# Lenovo ThinkCenter BIOS beep codes/unable to boot



## Metalfan2680 (Jul 8, 2011)

Hello everyone 

I'm posting this on behalf of my friend who owns a Lenovo ThinkCenter 8113-D1U. Starting yesterday, every time he presses the power button, it issues a BIOS error beep code. He's sent me two videos of the problem, the first of which will be posted below. The code in the first video appears to be 3-1-4-3, which I can't find any information on. I told him to pull the CMOS battery for about ten minutes, and after he replaced it, it gave a different code.
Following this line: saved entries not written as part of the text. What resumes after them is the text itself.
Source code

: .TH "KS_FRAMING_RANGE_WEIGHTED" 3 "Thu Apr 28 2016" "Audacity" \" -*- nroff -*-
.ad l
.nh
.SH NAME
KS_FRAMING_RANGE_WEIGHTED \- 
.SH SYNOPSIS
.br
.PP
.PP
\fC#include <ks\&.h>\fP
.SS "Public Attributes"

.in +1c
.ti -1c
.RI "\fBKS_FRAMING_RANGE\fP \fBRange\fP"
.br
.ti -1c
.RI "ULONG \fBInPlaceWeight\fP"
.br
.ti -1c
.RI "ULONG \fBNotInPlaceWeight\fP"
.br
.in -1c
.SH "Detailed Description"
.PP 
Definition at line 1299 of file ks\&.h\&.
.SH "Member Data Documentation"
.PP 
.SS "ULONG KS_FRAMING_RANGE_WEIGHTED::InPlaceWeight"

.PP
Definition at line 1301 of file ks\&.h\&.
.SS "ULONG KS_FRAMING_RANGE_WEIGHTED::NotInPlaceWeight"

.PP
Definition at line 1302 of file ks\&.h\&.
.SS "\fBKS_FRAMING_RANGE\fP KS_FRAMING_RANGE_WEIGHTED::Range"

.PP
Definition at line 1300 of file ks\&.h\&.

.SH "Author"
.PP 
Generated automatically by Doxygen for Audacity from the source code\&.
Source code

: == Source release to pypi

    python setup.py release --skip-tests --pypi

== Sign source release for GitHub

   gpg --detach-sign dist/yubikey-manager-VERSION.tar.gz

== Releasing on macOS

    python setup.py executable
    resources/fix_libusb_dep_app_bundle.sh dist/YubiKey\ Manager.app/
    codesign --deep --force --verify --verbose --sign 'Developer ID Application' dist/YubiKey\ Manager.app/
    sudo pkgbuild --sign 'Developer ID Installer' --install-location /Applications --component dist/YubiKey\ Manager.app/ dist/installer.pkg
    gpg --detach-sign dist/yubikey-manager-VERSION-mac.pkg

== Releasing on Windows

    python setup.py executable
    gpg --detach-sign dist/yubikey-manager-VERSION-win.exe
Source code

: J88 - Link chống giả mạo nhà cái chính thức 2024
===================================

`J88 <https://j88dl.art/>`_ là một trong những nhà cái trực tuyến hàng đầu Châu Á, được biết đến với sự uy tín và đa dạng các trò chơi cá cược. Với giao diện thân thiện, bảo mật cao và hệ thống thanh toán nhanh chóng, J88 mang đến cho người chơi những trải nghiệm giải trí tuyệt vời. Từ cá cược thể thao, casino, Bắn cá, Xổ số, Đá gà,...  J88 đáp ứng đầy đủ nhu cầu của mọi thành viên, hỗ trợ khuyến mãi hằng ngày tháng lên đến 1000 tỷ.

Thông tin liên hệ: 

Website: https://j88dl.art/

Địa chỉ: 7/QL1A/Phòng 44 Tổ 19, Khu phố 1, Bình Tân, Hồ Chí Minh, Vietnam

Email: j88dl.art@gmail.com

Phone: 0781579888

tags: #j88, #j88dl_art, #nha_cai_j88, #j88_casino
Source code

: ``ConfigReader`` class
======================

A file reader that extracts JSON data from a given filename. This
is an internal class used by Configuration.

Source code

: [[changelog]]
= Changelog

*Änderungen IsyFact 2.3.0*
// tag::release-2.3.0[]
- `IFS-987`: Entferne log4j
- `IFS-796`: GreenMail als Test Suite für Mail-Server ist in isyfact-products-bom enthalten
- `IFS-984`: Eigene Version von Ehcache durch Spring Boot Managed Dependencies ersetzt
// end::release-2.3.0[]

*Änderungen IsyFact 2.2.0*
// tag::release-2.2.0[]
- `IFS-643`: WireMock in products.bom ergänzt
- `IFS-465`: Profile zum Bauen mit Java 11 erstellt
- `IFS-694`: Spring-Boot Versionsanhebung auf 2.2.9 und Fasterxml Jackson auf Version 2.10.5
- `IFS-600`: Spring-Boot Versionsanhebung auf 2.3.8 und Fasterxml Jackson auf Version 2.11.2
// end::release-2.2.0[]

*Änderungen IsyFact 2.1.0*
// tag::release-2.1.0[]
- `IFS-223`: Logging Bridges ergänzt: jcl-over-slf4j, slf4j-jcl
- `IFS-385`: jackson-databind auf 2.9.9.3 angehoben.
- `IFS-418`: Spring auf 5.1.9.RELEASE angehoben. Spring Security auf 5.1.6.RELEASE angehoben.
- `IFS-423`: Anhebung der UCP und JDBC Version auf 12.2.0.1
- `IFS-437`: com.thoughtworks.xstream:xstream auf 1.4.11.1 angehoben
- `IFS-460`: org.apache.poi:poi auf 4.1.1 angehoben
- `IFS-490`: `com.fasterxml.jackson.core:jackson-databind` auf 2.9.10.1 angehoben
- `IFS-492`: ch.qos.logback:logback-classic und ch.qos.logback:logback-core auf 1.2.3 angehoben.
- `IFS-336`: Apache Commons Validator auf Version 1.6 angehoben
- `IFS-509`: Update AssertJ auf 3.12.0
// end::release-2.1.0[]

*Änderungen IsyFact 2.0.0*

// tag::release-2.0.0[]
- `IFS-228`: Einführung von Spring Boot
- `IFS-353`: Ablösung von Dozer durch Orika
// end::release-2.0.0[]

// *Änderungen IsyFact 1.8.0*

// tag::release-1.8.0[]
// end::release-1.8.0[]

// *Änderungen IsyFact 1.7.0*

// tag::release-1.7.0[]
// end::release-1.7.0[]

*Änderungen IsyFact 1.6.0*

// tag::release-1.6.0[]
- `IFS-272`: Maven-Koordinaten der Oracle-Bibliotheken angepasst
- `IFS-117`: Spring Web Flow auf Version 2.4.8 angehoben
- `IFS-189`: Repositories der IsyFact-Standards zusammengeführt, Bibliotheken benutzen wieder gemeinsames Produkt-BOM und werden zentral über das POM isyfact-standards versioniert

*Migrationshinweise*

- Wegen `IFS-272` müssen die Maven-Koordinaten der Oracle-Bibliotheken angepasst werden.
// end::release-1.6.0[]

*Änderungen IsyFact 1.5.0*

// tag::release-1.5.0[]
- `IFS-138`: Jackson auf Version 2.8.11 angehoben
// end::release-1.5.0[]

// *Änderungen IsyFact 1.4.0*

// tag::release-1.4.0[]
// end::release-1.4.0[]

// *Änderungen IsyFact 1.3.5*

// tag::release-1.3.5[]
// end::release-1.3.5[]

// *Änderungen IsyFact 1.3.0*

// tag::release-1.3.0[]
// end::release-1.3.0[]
In the second video (which hasn't been posted yet) it sounds like 1-3-4-3 which, looking online, says "Test 512k base memory". The beeps are also slightly quicker than in the first video. I'm completely stumped on this issue. It isn't a very old computer. I believe it has Phoenix BIOS, but he doesn't know for sure, and since the display won't even come on, we don't know how to check. Thanks in advance if you can help 

https://www.youtube.com/watch?v=GCKQKJfcCxg&feature=youtube_gdata_player


----------



## Phou (May 26, 2011)

I don't know about the beep code, since each manufacturer do things slightly different and it changes from time so some online references might be out of date.

Anyways, it appears you get power and but no video signal. The first thing I would try is to re-seat everything like the CPU, RAM and video card.

If it still happens try swapping around the memory, if you got extra RAM lying around or you want to test each RAM at a time if it has more than 2, then do that. Found out if there is a bad stick in there.

Re-seat the video card, the CPU, check the cables. See if it will give you a different code.


----------



## ewookie (Jun 26, 2012)

did you ever find any information about the beep code or what was wrong with the computer? i just came across this exact model (IBM ThinkCentre 8113-d1u) that won't boot and it is giving the same 3143 beep code. i can't find any documentation on this beep code. i have found several sites that list beep codes for 'IBM Desktops' and 'ThinkPads' but none contain this particular beep code.


----------



## joeten (Dec 4, 2008)

Hi and welcome to TSF I 'am afraid this looks like a motherboard problem is this machine still under warranty if not then a new board could be around $150 see here for information purposes only, not a recommendation IBM ThinkCentre M52 8113 D1U Motherboard (System Board) Replacement
System service parts - ThinkCentre M52 (type 8113)


----------